═══ Material provided
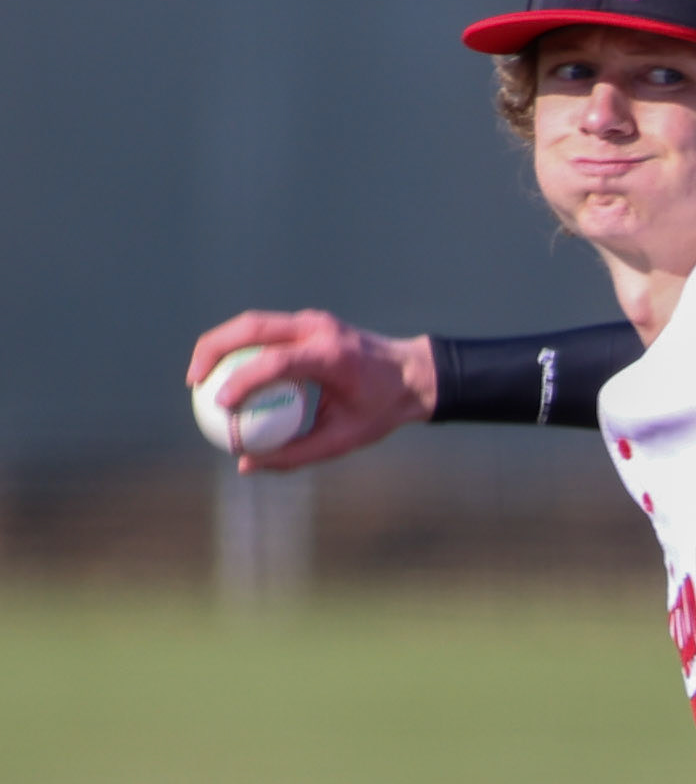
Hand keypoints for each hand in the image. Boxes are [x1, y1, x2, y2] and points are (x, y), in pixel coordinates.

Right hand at [185, 309, 436, 471]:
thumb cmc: (380, 411)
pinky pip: (265, 331)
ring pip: (253, 322)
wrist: (413, 374)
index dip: (242, 380)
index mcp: (331, 355)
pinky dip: (240, 348)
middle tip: (193, 383)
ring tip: (199, 376)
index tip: (219, 404)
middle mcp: (318, 328)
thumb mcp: (343, 441)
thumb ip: (295, 454)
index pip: (276, 361)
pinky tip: (224, 373)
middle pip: (251, 326)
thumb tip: (246, 464)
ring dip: (221, 344)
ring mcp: (312, 319)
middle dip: (213, 349)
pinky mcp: (307, 321)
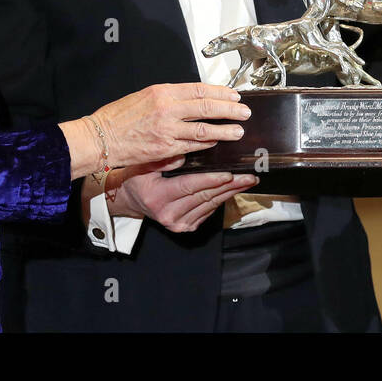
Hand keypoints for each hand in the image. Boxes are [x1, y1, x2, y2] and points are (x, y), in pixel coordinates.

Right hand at [92, 82, 249, 167]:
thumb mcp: (144, 96)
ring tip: (238, 131)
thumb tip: (193, 100)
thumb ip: (169, 98)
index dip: (220, 92)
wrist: (100, 137)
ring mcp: (167, 130)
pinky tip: (216, 143)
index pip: (199, 89)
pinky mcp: (165, 149)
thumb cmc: (118, 116)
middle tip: (244, 112)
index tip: (233, 95)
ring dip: (224, 130)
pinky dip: (207, 144)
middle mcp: (167, 108)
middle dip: (229, 110)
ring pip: (204, 129)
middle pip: (207, 107)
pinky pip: (192, 146)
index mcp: (162, 92)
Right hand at [107, 157, 257, 232]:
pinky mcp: (186, 226)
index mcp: (157, 198)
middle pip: (205, 197)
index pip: (189, 187)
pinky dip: (222, 199)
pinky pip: (208, 211)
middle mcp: (169, 214)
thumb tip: (183, 154)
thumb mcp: (142, 165)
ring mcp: (178, 223)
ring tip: (248, 181)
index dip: (210, 180)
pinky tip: (234, 189)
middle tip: (249, 176)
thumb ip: (162, 159)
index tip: (230, 174)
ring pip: (210, 205)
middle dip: (230, 186)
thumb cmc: (137, 178)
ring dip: (231, 193)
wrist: (131, 200)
══════
▸ **What this task involves**: Your copy should hold only the lines from the line with "pinky mcp: (307, 321)" through the end of the data above, both ends included, transcribed exactly and without pictures.

▸ **Result of this exercise**:
pinky mcp: (307, 321)
Hand keypoints for each hand in the image. Boxes are [x1, y1, x2, y2] and points are (x, y), in pixel coordinates.

Right hand at [92, 82, 249, 167]:
thumb mcp: (144, 96)
ring tip: (238, 131)
thumb tip: (193, 100)
thumb ip: (169, 98)
index dip: (220, 92)
wrist: (100, 137)
ring mcp: (167, 130)
pinky tip: (216, 143)
index pip: (199, 89)
pinky mcp: (165, 149)
thumb cmc: (118, 116)
middle tip: (244, 112)
index tip: (233, 95)
ring dip: (224, 130)
pinky dip: (207, 144)
middle mcp: (167, 108)
middle dip: (229, 110)
ring pip: (204, 129)
middle pip: (207, 107)
pinky pip: (192, 146)
index mcp: (162, 92)
Right hand at [107, 157, 257, 232]:
pinky mcp: (186, 226)
index mcp: (157, 198)
middle pip: (205, 197)
index pip: (189, 187)
pinky dip: (222, 199)
pinky pip: (208, 211)
middle mcp: (169, 214)
thumb tip: (183, 154)
thumb mcp: (142, 165)
ring mcp: (178, 223)
ring tip: (248, 181)
index dip: (210, 180)
pinky tip: (234, 189)
middle tip: (249, 176)
thumb ip: (162, 159)
index tip: (230, 174)
ring pip: (210, 205)
middle dip: (230, 186)
thumb cmc: (137, 178)
ring dip: (231, 193)
wrist: (131, 200)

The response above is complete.